> _Exercise objective_: Begin your copy at the line with "terutama terkait struktur" in the records below and end it at the line with "Tartsa távol gyermekektől.", restating each line word for word; omit the pictures.

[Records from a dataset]
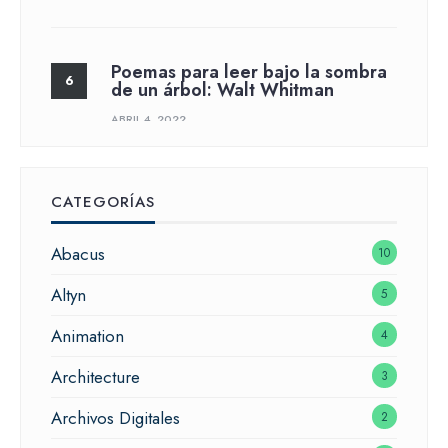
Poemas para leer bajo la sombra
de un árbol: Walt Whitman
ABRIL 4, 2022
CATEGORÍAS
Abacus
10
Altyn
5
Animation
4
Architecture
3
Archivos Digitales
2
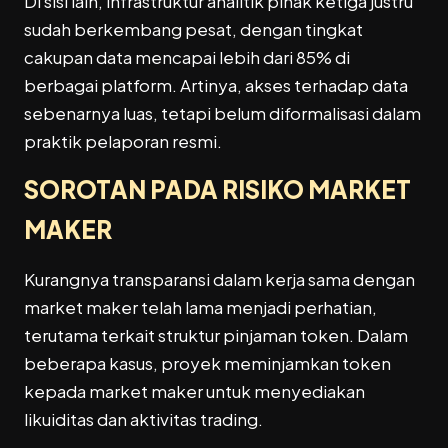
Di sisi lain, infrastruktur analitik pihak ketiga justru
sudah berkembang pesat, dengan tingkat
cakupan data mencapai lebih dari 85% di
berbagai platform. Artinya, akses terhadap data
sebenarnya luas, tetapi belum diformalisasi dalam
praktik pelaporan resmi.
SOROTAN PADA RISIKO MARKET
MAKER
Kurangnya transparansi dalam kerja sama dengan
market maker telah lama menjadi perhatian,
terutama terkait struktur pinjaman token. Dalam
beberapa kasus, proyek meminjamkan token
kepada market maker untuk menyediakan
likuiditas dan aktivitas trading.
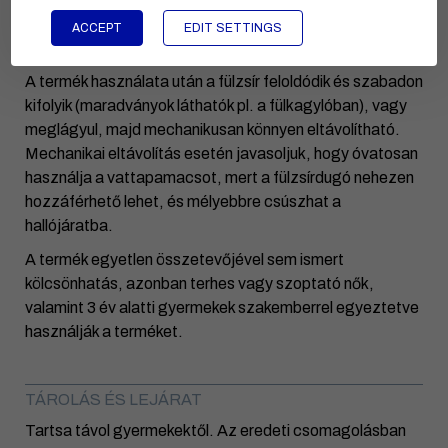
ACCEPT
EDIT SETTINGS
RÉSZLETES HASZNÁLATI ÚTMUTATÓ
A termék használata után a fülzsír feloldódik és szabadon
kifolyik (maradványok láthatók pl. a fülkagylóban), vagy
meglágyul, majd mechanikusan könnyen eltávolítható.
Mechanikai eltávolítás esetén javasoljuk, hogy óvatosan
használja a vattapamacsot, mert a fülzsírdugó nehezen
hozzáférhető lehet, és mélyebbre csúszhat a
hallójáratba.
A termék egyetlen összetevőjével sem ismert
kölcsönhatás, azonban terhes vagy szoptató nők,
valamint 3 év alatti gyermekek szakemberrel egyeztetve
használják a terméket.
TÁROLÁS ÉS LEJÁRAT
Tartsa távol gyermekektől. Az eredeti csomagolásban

--

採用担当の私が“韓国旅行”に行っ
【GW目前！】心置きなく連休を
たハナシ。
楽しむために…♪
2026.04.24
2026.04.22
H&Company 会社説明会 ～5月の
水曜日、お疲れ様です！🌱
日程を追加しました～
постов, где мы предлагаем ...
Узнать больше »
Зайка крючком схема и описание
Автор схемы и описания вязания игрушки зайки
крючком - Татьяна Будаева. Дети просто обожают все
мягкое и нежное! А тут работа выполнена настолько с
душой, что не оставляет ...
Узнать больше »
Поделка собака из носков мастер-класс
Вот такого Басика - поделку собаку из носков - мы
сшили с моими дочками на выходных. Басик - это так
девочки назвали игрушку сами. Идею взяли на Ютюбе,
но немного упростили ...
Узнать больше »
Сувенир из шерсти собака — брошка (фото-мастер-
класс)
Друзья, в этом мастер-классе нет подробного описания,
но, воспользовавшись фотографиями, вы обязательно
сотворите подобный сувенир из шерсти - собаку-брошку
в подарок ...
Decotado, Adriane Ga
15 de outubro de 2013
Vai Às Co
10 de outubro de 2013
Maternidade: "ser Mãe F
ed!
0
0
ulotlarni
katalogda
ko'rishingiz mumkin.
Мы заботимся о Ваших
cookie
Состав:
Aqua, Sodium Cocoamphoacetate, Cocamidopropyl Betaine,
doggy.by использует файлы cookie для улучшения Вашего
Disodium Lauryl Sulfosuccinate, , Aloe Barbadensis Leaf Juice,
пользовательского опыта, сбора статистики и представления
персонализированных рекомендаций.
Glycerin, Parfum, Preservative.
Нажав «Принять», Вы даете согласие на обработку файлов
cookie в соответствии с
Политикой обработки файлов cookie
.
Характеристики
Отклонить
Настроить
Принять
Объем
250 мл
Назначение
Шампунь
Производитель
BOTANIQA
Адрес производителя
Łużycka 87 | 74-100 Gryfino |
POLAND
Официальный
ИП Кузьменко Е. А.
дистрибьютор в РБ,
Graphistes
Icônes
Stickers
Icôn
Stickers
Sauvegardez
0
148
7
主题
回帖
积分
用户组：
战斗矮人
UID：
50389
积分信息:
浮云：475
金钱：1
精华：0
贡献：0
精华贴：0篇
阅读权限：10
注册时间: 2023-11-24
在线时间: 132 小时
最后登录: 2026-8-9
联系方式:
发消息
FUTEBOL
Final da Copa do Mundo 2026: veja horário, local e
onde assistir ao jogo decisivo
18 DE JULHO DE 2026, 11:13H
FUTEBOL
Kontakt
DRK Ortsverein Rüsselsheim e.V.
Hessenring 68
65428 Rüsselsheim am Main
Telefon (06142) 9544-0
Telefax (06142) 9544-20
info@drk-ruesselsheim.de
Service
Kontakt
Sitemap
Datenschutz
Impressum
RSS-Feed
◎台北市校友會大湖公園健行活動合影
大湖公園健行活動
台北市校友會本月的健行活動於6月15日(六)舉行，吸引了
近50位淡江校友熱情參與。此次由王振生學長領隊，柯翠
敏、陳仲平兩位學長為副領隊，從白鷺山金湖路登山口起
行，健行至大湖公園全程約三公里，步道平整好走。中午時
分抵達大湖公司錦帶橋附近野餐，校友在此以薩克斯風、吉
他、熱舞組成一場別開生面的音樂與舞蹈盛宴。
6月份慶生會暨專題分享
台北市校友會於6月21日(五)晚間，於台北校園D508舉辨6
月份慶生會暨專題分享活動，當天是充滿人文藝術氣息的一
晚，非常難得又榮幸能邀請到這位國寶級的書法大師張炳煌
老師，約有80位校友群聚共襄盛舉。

> _Solution to this task_:
terutama terkait struktur pinjaman token. Dalam
beberapa kasus, proyek meminjamkan token
kepada market maker untuk menyediakan
likuiditas dan aktivitas trading.
ACCEPT
EDIT SETTINGS
RÉSZLETES HASZNÁLATI ÚTMUTATÓ
A termék használata után a fülzsír feloldódik és szabadon
kifolyik (maradványok láthatók pl. a fülkagylóban), vagy
meglágyul, majd mechanikusan könnyen eltávolítható.
Mechanikai eltávolítás esetén javasoljuk, hogy óvatosan
használja a vattapamacsot, mert a fülzsírdugó nehezen
hozzáférhető lehet, és mélyebbre csúszhat a
hallójáratba.
A termék egyetlen összetevőjével sem ismert
kölcsönhatás, azonban terhes vagy szoptató nők,
valamint 3 év alatti gyermekek szakemberrel egyeztetve
használják a terméket.
TÁROLÁS ÉS LEJÁRAT
Tartsa távol gyermekektől. Az eredeti csomagolásban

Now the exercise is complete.